(Saved data entries)
┌────────
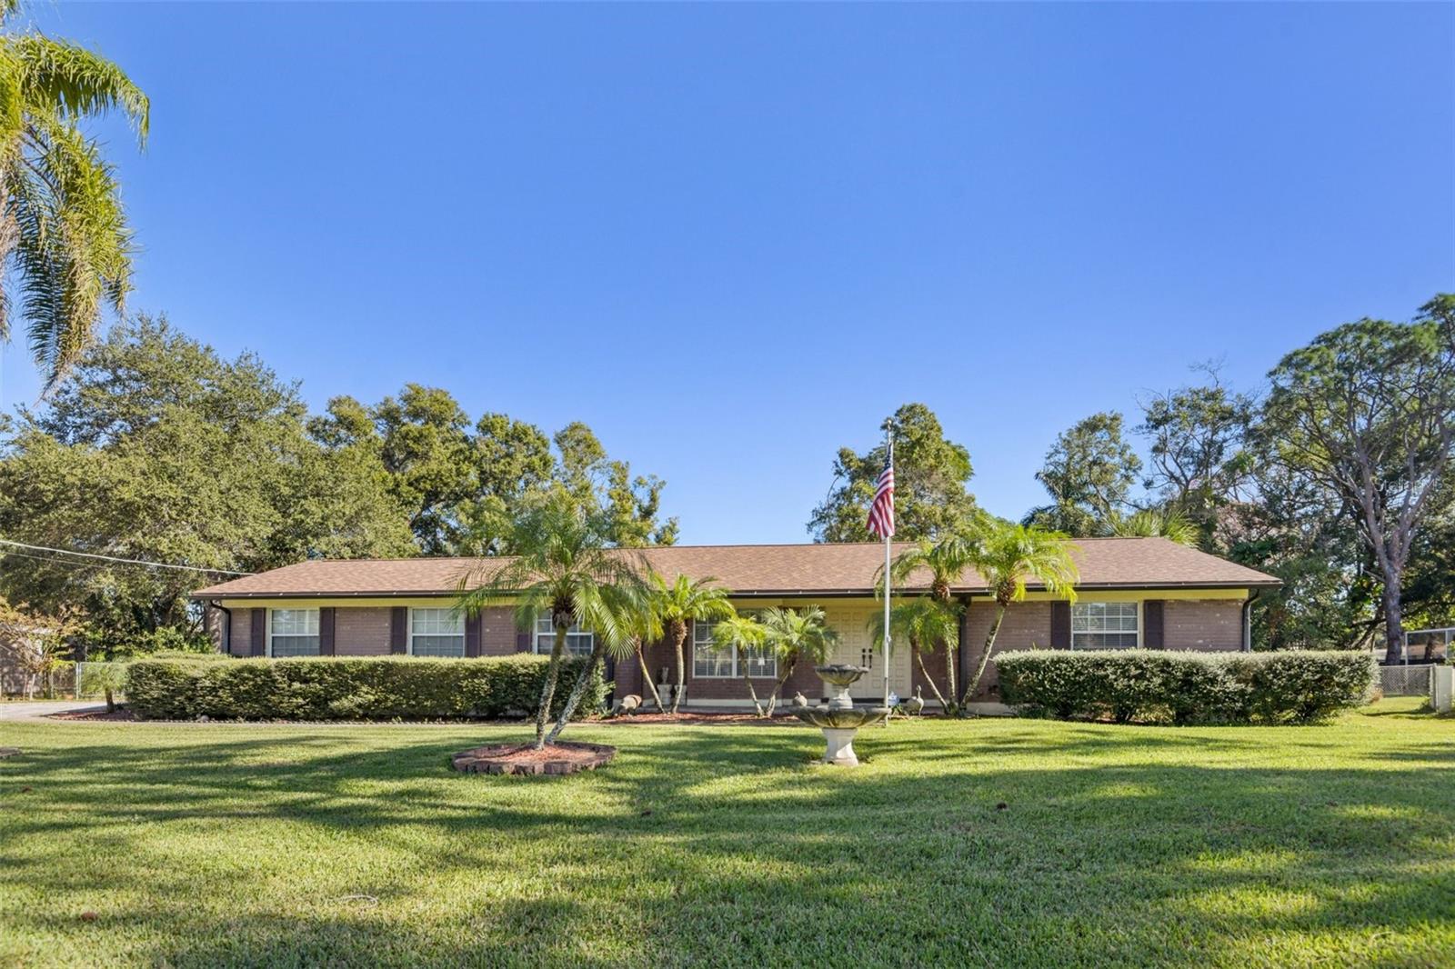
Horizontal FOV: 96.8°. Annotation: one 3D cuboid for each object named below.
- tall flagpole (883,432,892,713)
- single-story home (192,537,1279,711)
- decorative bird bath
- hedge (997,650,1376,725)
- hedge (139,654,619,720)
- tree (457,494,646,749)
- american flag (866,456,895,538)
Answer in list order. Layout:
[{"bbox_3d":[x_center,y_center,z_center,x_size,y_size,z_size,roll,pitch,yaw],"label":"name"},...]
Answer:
[{"bbox_3d":[2.891,1.604,11.700,0.090,5.250,0.090,0,-10,0],"label":"tall flagpole"},{"bbox_3d":[-0.400,3.577,17.700,22.300,4.000,9.000,-1,-10,6],"label":"single-story home"},{"bbox_3d":[1.361,2.805,7.900,1.170,1.200,1.170,0,-10,0],"label":"decorative bird bath"},{"bbox_3d":[8.100,3.697,11.850,5.700,1.220,1.250,-1,-10,6],"label":"hedge"},{"bbox_3d":[-7.350,4.129,13.200,9.800,1.150,1.250,-1,-10,6],"label":"hedge"},{"bbox_3d":[-2.199,1.701,8.200,2.200,3.100,2.100,0,-10,0],"label":"tree"},{"bbox_3d":[2.767,0.226,11.700,0.520,1.480,0.250,0,-10,0],"label":"american flag"}]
└────────
• [EXERCISE]
Copy every record above word for word, but leave the pictures out.

• [ANSWER]
Horizontal FOV: 96.8°. Annotation: one 3D cuboid for each object named below.
- tall flagpole (883,432,892,713)
- single-story home (192,537,1279,711)
- decorative bird bath
- hedge (997,650,1376,725)
- hedge (139,654,619,720)
- tree (457,494,646,749)
- american flag (866,456,895,538)
Answer in list order. Layout:
[{"bbox_3d":[x_center,y_center,z_center,x_size,y_size,z_size,roll,pitch,yaw],"label":"name"},...]
Answer:
[{"bbox_3d":[2.891,1.604,11.700,0.090,5.250,0.090,0,-10,0],"label":"tall flagpole"},{"bbox_3d":[-0.400,3.577,17.700,22.300,4.000,9.000,-1,-10,6],"label":"single-story home"},{"bbox_3d":[1.361,2.805,7.900,1.170,1.200,1.170,0,-10,0],"label":"decorative bird bath"},{"bbox_3d":[8.100,3.697,11.850,5.700,1.220,1.250,-1,-10,6],"label":"hedge"},{"bbox_3d":[-7.350,4.129,13.200,9.800,1.150,1.250,-1,-10,6],"label":"hedge"},{"bbox_3d":[-2.199,1.701,8.200,2.200,3.100,2.100,0,-10,0],"label":"tree"},{"bbox_3d":[2.767,0.226,11.700,0.520,1.480,0.250,0,-10,0],"label":"american flag"}]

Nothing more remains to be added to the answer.